Even though I only had the one big HFS+ partition for Mac OS X things, I had still maintained some segregation left over from the TiBook days. So I moved everything in my “Stuff” directory and my source enlistments to the new data drive. This ended up dying in the middle because, despite the fact that Microsoft Entourage was shut down, reminders were still turned on, which meant that the background Database Daemon kept a lock on my identity’s database. Not quite thinking correctly, I re-dragged the Microsoft User Data folder over to the new partition. See, it had succeeded moving some items, but not all items, and as such, I blew away other parts of my identity, including my rules1. I had been moving rather than copying, because I would need to trim down the original drive because it wouldn’t fit on a 25GB partition. Drat. Well, the rest copied successfully, and then I was able to Carbon Copy Clone the original OS disk over to the new, smaller partition. This too was problematic, in comparision to older times–having the two boot partitions means that you can boot off of one to transfer the other, but I ended up having to use target disk mode and my mostly-unused G5 in my office to accomplish the same thing. Once there, I made happy symlinks in my home directory to the Documents, Movies, Pictures (etc.) folders on the data partition, and the Mac-side was good to go.
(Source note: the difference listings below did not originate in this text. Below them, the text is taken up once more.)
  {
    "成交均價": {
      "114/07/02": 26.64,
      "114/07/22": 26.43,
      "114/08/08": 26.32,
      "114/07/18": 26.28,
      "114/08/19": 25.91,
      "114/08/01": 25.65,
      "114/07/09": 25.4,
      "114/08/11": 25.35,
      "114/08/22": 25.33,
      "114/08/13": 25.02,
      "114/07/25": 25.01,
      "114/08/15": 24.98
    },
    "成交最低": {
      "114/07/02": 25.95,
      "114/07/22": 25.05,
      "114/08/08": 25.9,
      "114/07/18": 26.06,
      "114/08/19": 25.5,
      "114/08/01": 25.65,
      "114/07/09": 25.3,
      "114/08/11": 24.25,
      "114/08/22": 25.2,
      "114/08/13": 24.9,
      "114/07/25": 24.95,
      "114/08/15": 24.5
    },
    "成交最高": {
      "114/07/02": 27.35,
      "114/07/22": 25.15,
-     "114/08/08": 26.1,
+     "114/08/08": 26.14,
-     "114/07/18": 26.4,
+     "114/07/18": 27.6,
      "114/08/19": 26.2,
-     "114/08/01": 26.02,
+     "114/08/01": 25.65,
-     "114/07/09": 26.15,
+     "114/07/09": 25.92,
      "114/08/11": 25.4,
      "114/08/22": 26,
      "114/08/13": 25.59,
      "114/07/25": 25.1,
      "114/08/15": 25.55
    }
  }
This is where I started running afoul of missing support for moving BootCamp partitions around. Disk Utility wouldn’t touch the thing2. I downloaded WinClone, but ran into this problem. At this point, I gave up on Windows for the moment, knowing I could always pull it off the external drive later.
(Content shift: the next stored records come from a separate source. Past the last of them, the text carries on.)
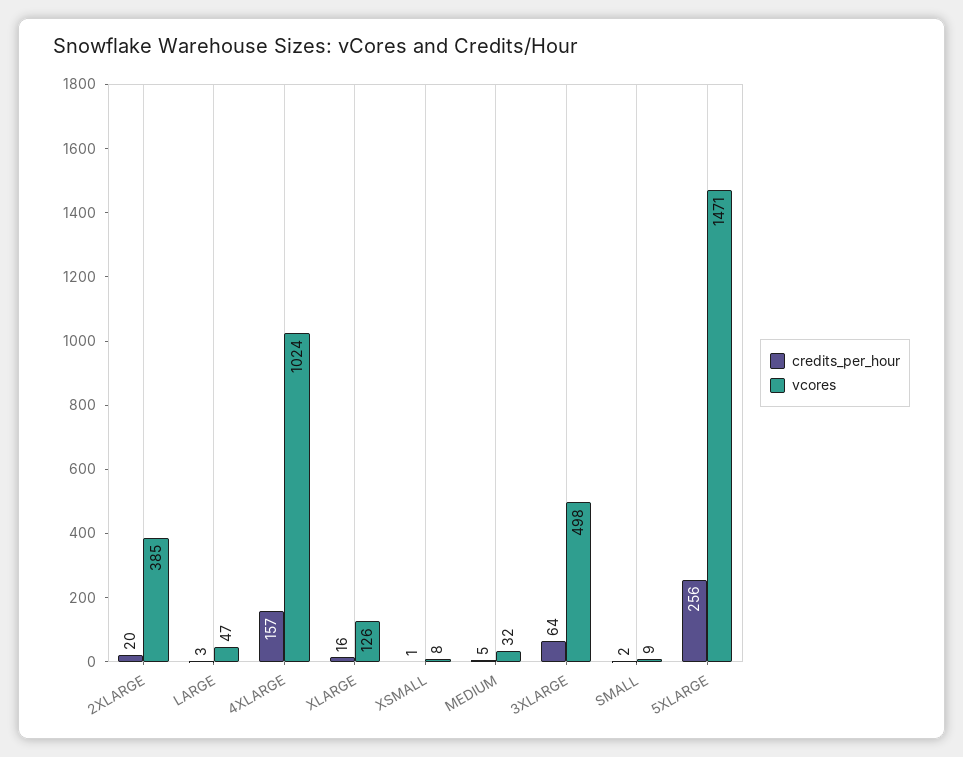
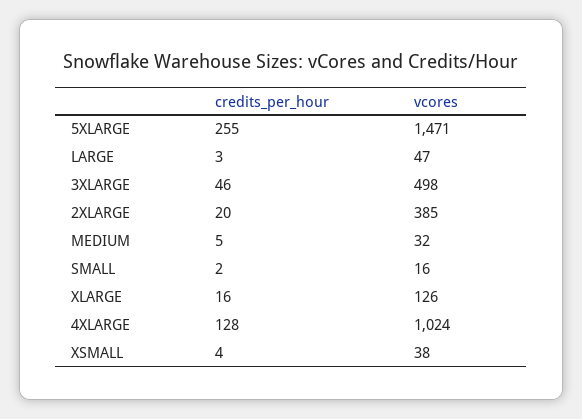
  {
    "credits_per_hour": {
      "2XLARGE": 20,
      "LARGE": 3,
-     "4XLARGE": 157,
+     "4XLARGE": 128,
      "XLARGE": 16,
-     "XSMALL": 1,
+     "XSMALL": 4,
      "MEDIUM": 5,
-     "3XLARGE": 64,
+     "3XLARGE": 46,
      "SMALL": 2,
-     "5XLARGE": 256
+     "5XLARGE": 255
    },
    "vcores": {
      "2XLARGE": 385,
      "LARGE": 47,
      "4XLARGE": 1024,
      "XLARGE": 126,
-     "XSMALL": 8,
+     "XSMALL": 38,
      "MEDIUM": 32,
      "3XLARGE": 498,
-     "SMALL": 9,
+     "SMALL": 16,
      "5XLARGE": 1471
    }
  }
Now it was onto installing Leopard in the space lovingly devoted to it. I rebooted into the installer DVD and it complained it couldn’t install on a drive formatted in this fashion. “Argh!” A quick inspection in Disk Utility showed that it was, in fact, partitioned using Apple Partion Table rather than GUID Partition Table. Then, of course, I slapped my head, since I remember having noticed that when I looked at the completely clean new drive, but apparently when I repartitioned it, I neglected to switch which partition scheme I used.
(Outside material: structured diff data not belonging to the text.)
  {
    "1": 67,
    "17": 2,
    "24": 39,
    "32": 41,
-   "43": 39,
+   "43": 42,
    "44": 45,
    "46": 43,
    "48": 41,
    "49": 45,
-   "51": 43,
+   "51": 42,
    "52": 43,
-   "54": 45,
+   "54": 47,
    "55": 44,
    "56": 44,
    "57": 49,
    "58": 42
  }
After much grumbling, I used Disk Utility to image the two data-containing partitions back onto the external drive, re-repartitioned using the right partition scheme this time, and spent quality time trying to get the images back onto the drives. In the case of the OS partition, for some reason, both Carbon Copy Cloner and Disk Utility balked many times in a row at the restore, and the first restore that took had for some reason decided to ignore the permissions on the disk image, resulting in a non-functional OS. (It would drop into some boot-time Unix console, try several times to load some services, and ultimately fail.) This morning, I am finally back to the point where I can install Leopard.
I know that this is not a typical procedure for non-technical people, but I really do wish there were an tool, possibly part of the Migration tool, or maybe the Disk Utility (or, obviously, a third-party solution), that let you batch move/resize partitions so that I could do this in one stop. It would be especially cool if it allowed me to split an existing disk into two separate disks by which sets of the file system I wanted transferred to which sides.
1I think the rules regeneration count is now up to eight. At least this time, it was my fault, and not some obscure un-diagnosable rules corruption.
2On the other hand, the Startup Disk would still recognize the drive as a bootable Windows partition, though if you selected it and tried to boot it now that it was a USB-based drive, it would bring up the flashing I’m-missing-a-system icon at boot.